## Input data
^^^^^^^^^^^^^^^^

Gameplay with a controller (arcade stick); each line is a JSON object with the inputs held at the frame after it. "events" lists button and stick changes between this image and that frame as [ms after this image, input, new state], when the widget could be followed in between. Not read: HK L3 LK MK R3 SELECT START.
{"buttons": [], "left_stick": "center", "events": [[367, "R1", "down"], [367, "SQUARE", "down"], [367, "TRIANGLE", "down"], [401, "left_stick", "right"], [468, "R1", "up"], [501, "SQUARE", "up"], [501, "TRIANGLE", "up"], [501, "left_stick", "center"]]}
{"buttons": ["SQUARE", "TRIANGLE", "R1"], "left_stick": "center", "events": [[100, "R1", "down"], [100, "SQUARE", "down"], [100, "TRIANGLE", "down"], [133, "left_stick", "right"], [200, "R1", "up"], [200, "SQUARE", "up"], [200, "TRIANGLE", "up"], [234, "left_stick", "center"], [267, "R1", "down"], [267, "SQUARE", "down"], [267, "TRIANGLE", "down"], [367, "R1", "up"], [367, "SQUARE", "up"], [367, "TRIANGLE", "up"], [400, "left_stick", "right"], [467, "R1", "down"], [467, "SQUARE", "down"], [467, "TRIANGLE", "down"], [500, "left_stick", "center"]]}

^^^^^^^^^^^^^^^^

## Try it
With nothing left out, output the whole listing exactly.

## Output
Gameplay with a controller (arcade stick); each line is a JSON object with the inputs held at the frame after it. "events" lists button and stick changes between this image and that frame as [ms after this image, input, new state], when the widget could be followed in between. Not read: HK L3 LK MK R3 SELECT START.
{"buttons": [], "left_stick": "center", "events": [[367, "R1", "down"], [367, "SQUARE", "down"], [367, "TRIANGLE", "down"], [401, "left_stick", "right"], [468, "R1", "up"], [501, "SQUARE", "up"], [501, "TRIANGLE", "up"], [501, "left_stick", "center"]]}
{"buttons": ["SQUARE", "TRIANGLE", "R1"], "left_stick": "center", "events": [[100, "R1", "down"], [100, "SQUARE", "down"], [100, "TRIANGLE", "down"], [133, "left_stick", "right"], [200, "R1", "up"], [200, "SQUARE", "up"], [200, "TRIANGLE", "up"], [234, "left_stick", "center"], [267, "R1", "down"], [267, "SQUARE", "down"], [267, "TRIANGLE", "down"], [367, "R1", "up"], [367, "SQUARE", "up"], [367, "TRIANGLE", "up"], [400, "left_stick", "right"], [467, "R1", "down"], [467, "SQUARE", "down"], [467, "TRIANGLE", "down"], [500, "left_stick", "center"]]}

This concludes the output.